An incredible story about a doctor taking what he had and making something amazing.
Erica was at a hospital more than 100 miles (160km) away, however, so Chibanda and her mother came up with a plan by phone. As soon as Erica was released from the hospital she and her mother would come see Chibanda to reevaluate her treatment plan. A week passed, and then two more, with no word from Erica. Finally, Chibanda received a call from her mother. Erica, she told him, had killed herself three days before. “Why didn’t you come to Harare?” Chibanda asked. “We had agreed that as soon as she’s released, you will come to me!” “We didn’t have the $15 bus fare to come to Harare,” her mother replied.
Necessity is the (grand)mother of invention :)
Chibanda was the only psychiatrist in the country working in the public health space, but his supervisors told him that there were no resources they could give him. All of the nurses were too busy with HIV-related issues and maternal and child health care, and all the rooms at the local clinic were full. They could, however, give him 14 grandmothers and provide access to the space outside.

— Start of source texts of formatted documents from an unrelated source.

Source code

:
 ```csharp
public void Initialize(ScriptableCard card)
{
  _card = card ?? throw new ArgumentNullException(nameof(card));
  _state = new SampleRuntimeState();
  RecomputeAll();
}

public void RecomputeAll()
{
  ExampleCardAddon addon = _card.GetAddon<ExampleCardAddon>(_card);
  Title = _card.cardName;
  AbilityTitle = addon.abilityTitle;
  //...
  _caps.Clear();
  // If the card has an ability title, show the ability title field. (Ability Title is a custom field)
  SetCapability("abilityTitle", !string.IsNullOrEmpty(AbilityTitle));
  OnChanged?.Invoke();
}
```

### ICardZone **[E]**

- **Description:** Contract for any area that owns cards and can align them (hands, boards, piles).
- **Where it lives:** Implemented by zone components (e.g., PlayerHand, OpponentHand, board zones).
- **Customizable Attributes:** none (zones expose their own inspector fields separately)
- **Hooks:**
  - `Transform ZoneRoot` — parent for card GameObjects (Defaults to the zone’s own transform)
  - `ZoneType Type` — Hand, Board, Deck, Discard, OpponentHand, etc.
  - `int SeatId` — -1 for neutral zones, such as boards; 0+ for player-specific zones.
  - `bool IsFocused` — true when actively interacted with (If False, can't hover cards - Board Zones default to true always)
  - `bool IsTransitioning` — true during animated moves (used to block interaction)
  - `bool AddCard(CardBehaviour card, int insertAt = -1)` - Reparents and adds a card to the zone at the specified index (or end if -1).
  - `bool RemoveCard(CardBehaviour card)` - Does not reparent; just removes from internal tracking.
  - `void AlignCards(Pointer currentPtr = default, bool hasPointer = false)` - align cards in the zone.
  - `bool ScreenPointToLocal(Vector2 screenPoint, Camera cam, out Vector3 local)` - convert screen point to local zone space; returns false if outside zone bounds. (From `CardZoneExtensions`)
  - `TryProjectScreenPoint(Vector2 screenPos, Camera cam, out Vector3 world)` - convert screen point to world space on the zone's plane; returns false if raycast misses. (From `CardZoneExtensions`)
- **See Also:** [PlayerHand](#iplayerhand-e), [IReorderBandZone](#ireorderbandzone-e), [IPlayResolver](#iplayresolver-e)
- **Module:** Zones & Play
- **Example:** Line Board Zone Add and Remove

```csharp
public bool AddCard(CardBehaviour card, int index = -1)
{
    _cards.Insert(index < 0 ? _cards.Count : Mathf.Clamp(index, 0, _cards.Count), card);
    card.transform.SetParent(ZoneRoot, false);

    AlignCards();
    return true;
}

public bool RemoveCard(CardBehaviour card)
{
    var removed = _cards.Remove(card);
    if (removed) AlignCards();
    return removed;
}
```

In brainstorming how to tackle this problem, he arrived at an unlikely solution: grandmothers. Since 2006, Chibanda and his team have trained over 400 of the grandmothers in evidence-based talk therapy, which they deliver for free in more than 70 communities in Zimbabwe. In 2017 alone, the Friendship Bench, as the programme is called, helped over 30,000 people there. The method has been empirically vetted and have been expanded to countries beyond, including the US.
It’s a simple solution to an incredibly complex situation…
Chinhoyi, who is 72, has lost count of the number of people she has treated on an almost daily basis over the past 10-plus years. She regularly meets with HIV-positive individuals, drug addicts, people suffering from poverty and hunger, unhappy married couples, lonely older people and pregnant, unmarried young women. Regardless of their background or circumstances, she begins her sessions the same way: “I introduce myself and I say, ‘What is your problem? Tell me everything, and let me help you with my words.’”
We should all have such resources available to us. Oh wait.